Il est urgent de recréer une conscience de classe reliant toutes les personnes impactées par les désastres écologiques – une classe dont les intérêts se confondent d’ailleurs avec ceux de la classe travailleuse.

Notre intérêt de classe, c’est de reprendre le contrôle collectif de la production en expropriant le capital des terres qu’il s’est historiquement accaparées par la violence, les enclosures et la colonisation notamment – au cours d’un long processus d’accumulation démarré à la fin du Moyen Âge. Quelles que soient les fables que les capitalistes racontent sur les liens entre richesse et mérite, gardons bien à l’esprit que les grandes fortunes d’aujourd’hui sont le fruit des pillages d’hier, de l’enrôlement par la force des peuples et de la nature dans les processus d’extraction de la valeur, puis de la transmission par héritage des richesses, accumulées de générations en générations. Il est temps de nous libérer de nos chaînes…

Quelle décroissance ?

La décroissance globale de la production ? Oui, mais dans le socialisme. En socialisant la production, nous en ferions un objet de décision commune. Nous pourrions alors débattre librement, démocratiquement, des questions suivantes : que produisons-nous comme biens prioritaires et nécessaires, compte tenu des limites de la planète ? Comment allons-nous produire ces biens ? Selon quelle organisation du travail ? Quels modèles techniques ? A travers les Low tech ? L’agroécologie ? Comment allons-nous répartir de façon équitable les fruits de la production ? Comment ne plus diviser le travail des personnes, selon une base raciste ou sexiste, comme le capitalisme s’emploie à le faire ?

C’est un champ nouveau de délibération collective qui s’ouvrirait à nous. C’est cela le socialisme ou le communisme : une extension de la démocratie au monde du travail, un nouveau rapport social de production qui ne repose pas sur l’exploitation ou l’oppression de la classe, du genre, de la race ou de la nature.

Il est l’heure d’arrêter les guerres de chapelles partisanes et d’entrer en résistance, pour constituer un large front de mobilisations autour d’une bannière écosocialiste.

Il y a un véritable travail culturel à mener pour faire progresser les idées marxistes au sein des milieux écolos.
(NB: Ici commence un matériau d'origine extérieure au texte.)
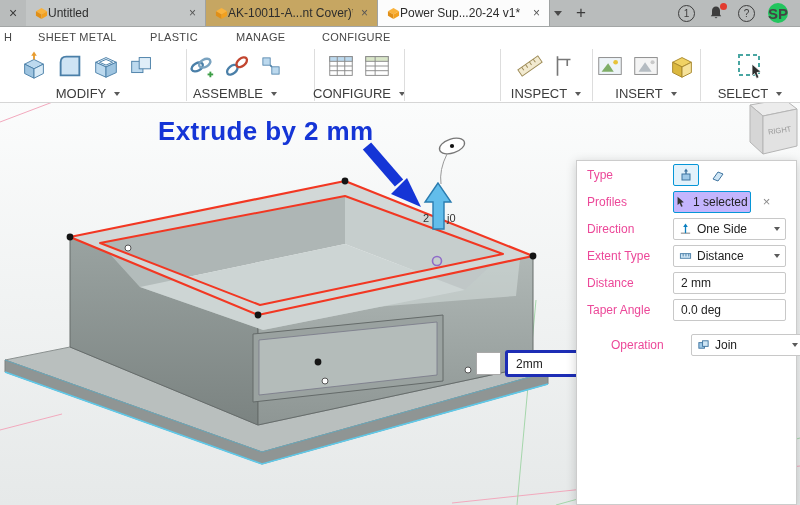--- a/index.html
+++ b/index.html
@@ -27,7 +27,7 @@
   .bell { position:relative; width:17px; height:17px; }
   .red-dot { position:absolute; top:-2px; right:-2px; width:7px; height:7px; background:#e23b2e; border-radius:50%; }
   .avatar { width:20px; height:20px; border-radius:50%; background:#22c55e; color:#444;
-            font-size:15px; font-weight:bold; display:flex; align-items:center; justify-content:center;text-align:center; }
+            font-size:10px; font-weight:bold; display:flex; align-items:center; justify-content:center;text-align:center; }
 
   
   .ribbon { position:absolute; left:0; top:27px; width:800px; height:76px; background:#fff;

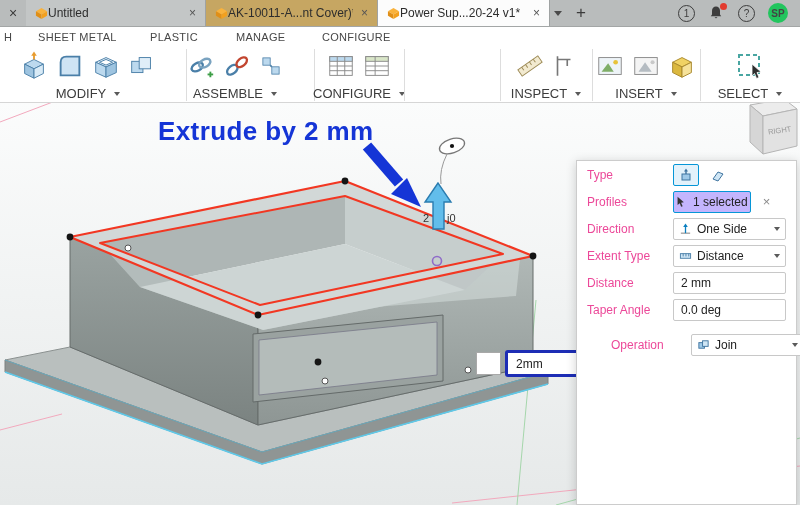--- a/index.html
+++ b/index.html
@@ -276,7 +276,7 @@
     </div>
     <i class="gdivider" style="left:186px"></i>
 
-    <div class="group" style="left:176px;width:118px">
+    <div class="group" style="left:182px;width:118px">
       <div class="gicons">
         <span class="gi">
           <svg viewBox="0 0 32 32" width="30" height="30">

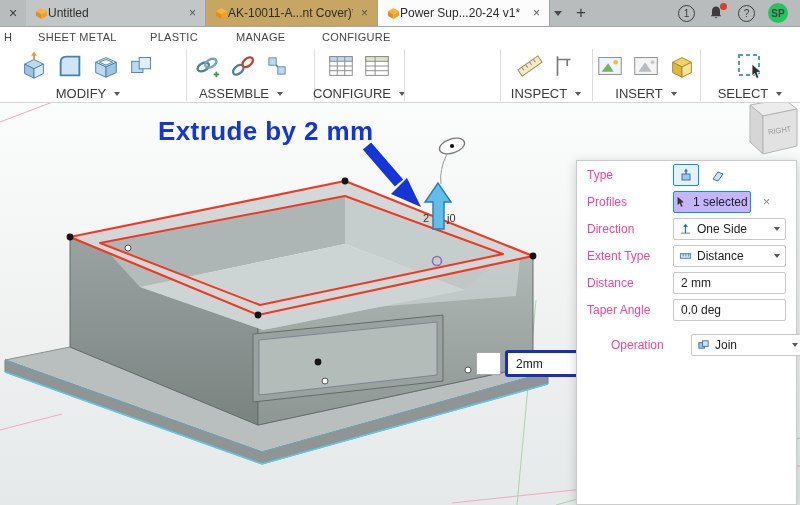--- a/index.html
+++ b/index.html
@@ -78,8 +78,8 @@
   .type-btn { width:26px; height:22px; border:1px solid transparent; border-radius:2px;
               display:flex; align-items:center; justify-content:center; margin-right:6px; }
   .type-sel { border-color:#0696d7; background:#e3f2fb; }
-  .chip { border:1px solid #0696d7; background:#c4b5fd; border-radius:2px; height:22px;
-          display:flex; align-items:center; gap:6px; padding:0 2px; color:#222; white-space:nowrap; }
+  .chip { border:1px solid #0696d7; background:#d946ef; border-radius:2px; height:22px;
+          display:flex; align-items:center; gap:14px; padding:0 23px; color:#222; white-space:nowrap; }
   .chip-x { margin-left:12px; color:#8a8a8a; font-size:13px; }
   .op-row { margin-top:8px;margin-left:24px; }
 </style>

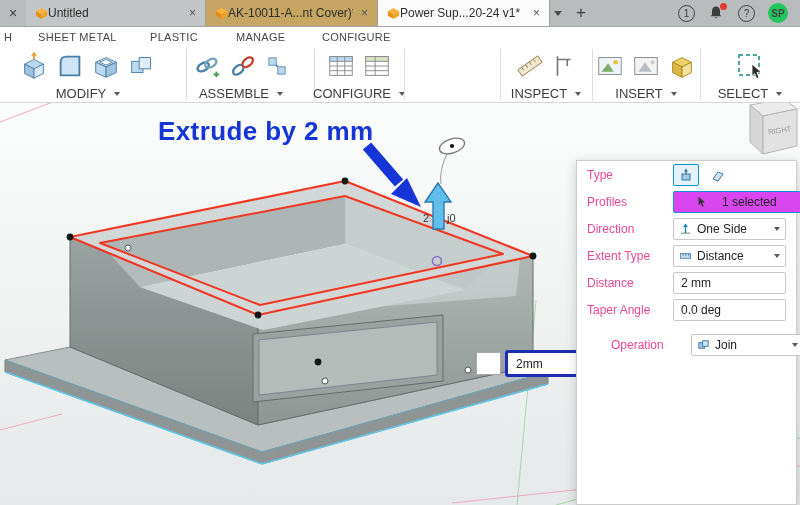--- a/index.html
+++ b/index.html
@@ -448,6 +448,21 @@
     </div>
   </div>
 
+  <div class="prow">
+    <span class="plabel">Start</span>
+    <div class="pctrl">
+      <div class="dd">
+        <span class="gi">
+          <svg viewBox="0 0 14 14" width="13" height="13">
+              <polygon points="2,10 6,4 12,6 8,12" fill="#e9e9e9" stroke="#888"></polygon>
+              <line x1="7" y1="9" x2="7" y2="2" stroke="#0a7fc0" stroke-width="1.4"></line>
+            </svg>
+        </span>
+        <span class="dd-val">Profile Plane</span>
+        <i class="caret"></i>
+      </div>
+    </div>
+  </div>
 
   <div class="prow">
     <span class="plabel">Direction</span>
Il est l’heure d’arrêter les guerres de chapelles partisanes à gauche et d’entrer en résistance, de façon à constituer un large front de mobilisations autour d’une bannière écosocialiste, avec, comme horizon, la démocratie appliquée à tout ce qui détermine nos conditions d’existence. Si parfois, à gauche, nous marchons séparément, nous pouvons frapper ensemble. Nous n’avons plus le temps d’attendre.
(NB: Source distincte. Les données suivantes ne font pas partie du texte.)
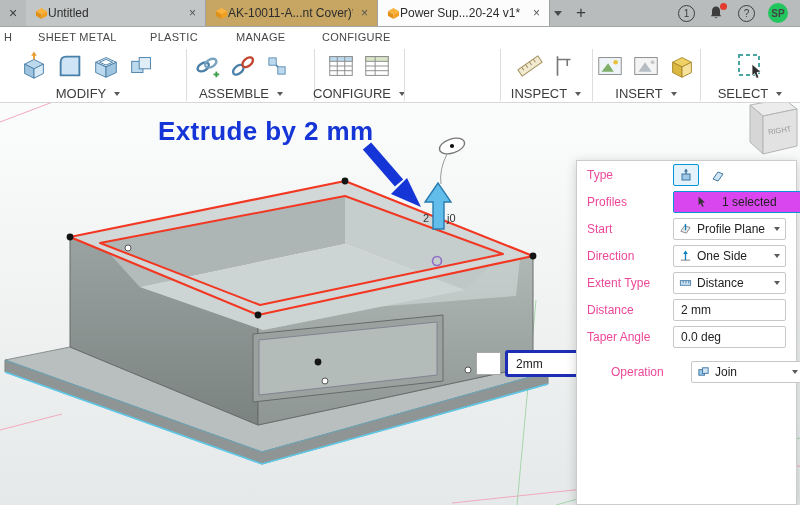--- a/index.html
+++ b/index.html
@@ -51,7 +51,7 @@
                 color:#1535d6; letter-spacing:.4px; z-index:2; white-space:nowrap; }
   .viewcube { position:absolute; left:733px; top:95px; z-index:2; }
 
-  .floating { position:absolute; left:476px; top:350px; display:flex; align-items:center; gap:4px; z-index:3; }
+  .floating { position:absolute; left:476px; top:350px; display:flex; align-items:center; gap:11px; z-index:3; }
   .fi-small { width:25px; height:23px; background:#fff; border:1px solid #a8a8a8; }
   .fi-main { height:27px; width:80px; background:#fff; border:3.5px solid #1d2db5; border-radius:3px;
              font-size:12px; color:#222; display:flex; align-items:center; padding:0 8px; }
Alors, rejoins la lutte, camarade écologiste !

Valéry

Militant, membre de la Gauche anticapitaliste

PS : Cette lettre s’adresse à toute personne de sensibilité écologiste. Si à présent, toi aussi, tu penses que la lutte des classes est indispensable dans une perspective écologique, tu peux transmettre cette lettre à tous·te tes ami·es et connaissances qui partagent ce combat.